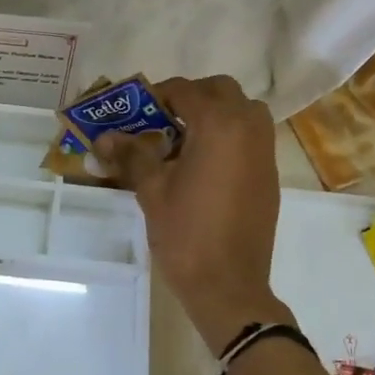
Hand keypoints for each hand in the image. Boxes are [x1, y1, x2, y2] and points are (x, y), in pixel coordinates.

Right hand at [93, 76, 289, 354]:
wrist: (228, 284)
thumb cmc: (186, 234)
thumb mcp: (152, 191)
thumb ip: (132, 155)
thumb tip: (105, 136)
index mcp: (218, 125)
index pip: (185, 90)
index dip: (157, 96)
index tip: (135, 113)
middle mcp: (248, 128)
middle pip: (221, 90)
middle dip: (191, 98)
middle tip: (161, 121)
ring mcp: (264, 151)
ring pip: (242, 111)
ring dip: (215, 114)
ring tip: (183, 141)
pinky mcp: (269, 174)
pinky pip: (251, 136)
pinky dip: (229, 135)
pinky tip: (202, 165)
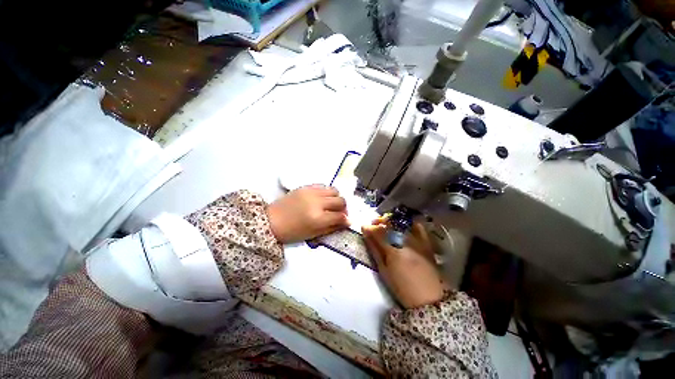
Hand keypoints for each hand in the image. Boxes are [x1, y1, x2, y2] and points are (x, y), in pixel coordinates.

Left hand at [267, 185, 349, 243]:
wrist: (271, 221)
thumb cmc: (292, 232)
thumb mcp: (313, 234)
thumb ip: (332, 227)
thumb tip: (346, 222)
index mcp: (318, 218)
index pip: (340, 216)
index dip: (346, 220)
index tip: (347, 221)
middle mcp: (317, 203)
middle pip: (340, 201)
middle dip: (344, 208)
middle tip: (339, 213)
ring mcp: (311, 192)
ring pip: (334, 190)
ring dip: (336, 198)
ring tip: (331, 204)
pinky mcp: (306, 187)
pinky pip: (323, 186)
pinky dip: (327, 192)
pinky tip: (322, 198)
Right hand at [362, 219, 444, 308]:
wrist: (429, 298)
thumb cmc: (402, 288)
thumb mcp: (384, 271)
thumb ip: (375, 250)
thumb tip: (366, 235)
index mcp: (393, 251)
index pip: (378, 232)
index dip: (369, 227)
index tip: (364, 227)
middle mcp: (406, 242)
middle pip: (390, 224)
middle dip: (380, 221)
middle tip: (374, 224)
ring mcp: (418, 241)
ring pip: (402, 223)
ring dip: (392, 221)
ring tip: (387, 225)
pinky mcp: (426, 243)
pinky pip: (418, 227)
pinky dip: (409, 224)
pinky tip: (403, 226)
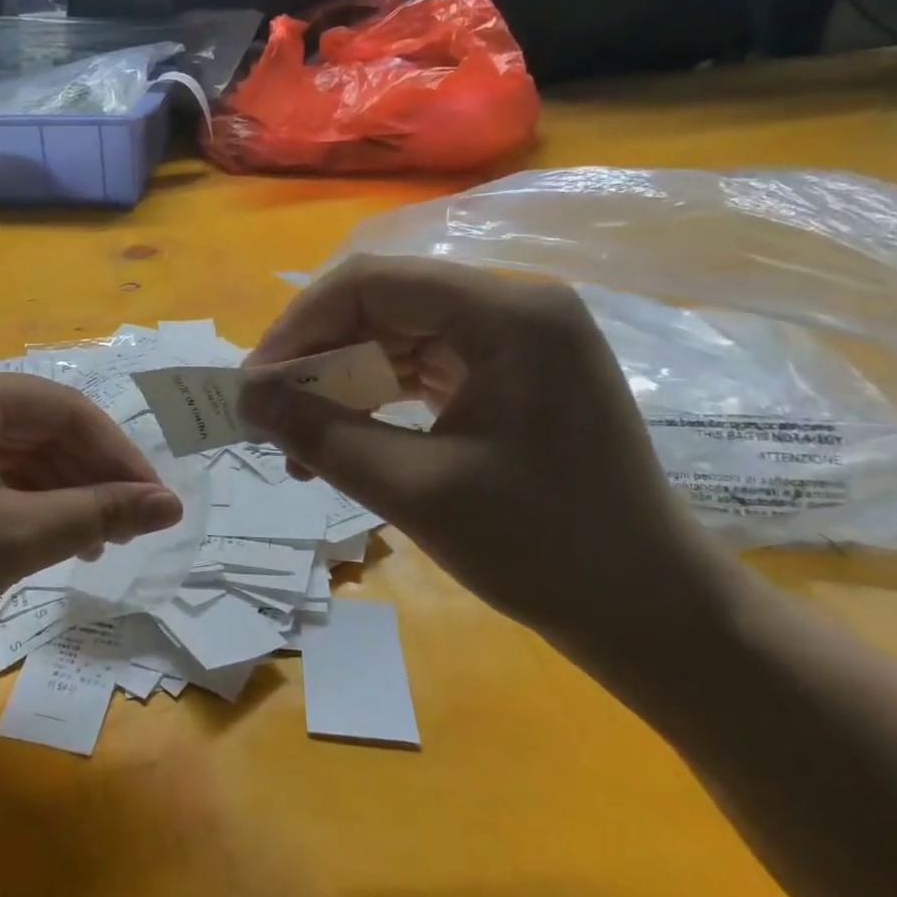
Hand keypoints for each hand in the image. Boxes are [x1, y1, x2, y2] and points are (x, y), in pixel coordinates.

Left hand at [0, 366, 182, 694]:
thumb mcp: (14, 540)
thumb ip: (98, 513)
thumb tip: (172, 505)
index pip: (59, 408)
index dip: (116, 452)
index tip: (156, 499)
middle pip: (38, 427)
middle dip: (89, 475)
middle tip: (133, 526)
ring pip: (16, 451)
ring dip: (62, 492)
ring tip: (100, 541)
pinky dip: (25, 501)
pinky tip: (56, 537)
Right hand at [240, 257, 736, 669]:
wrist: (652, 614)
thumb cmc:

^^^^

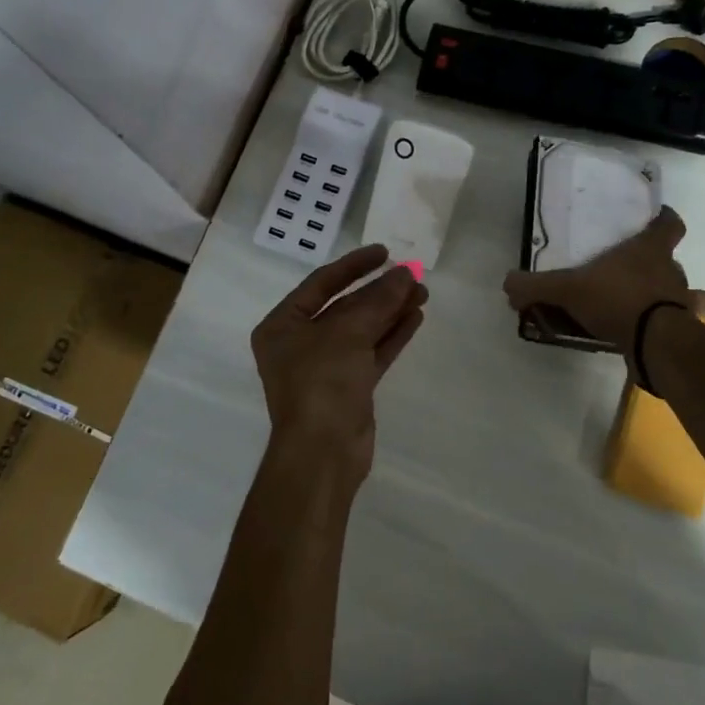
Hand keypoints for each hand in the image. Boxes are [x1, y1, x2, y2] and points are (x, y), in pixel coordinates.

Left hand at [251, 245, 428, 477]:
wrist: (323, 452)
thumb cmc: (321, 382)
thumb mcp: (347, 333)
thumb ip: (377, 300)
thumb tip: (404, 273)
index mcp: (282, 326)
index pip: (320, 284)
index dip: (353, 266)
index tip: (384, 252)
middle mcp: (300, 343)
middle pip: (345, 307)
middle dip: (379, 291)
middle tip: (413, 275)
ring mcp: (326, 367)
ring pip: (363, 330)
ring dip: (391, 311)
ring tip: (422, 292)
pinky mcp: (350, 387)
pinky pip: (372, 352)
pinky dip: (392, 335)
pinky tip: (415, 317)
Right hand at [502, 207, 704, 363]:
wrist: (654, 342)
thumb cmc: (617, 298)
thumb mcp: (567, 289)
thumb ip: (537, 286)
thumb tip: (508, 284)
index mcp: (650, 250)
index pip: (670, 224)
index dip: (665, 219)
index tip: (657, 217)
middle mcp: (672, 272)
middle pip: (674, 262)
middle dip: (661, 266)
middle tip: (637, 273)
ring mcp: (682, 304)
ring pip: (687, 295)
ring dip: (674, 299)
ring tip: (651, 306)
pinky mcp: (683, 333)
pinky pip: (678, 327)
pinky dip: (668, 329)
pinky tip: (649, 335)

^^^^

WHAT IS EXPECTED: Using the data above, repeat exactly the lines that begin at the line with "index dip: (665, 219)" and end at the line with "pinky tip: (649, 335)", both ends included.

OUTPUT OF THE TASK:
index dip: (665, 219)
index tip: (657, 217)
middle mcp: (672, 272)
middle pip: (674, 262)
middle dip: (661, 266)
middle tip: (637, 273)
ring mcp: (682, 304)
ring pip: (687, 295)
ring dip: (674, 299)
ring tip: (651, 306)
pinky mcp: (683, 333)
pinky pip: (678, 327)
pinky dip: (668, 329)
pinky tip: (649, 335)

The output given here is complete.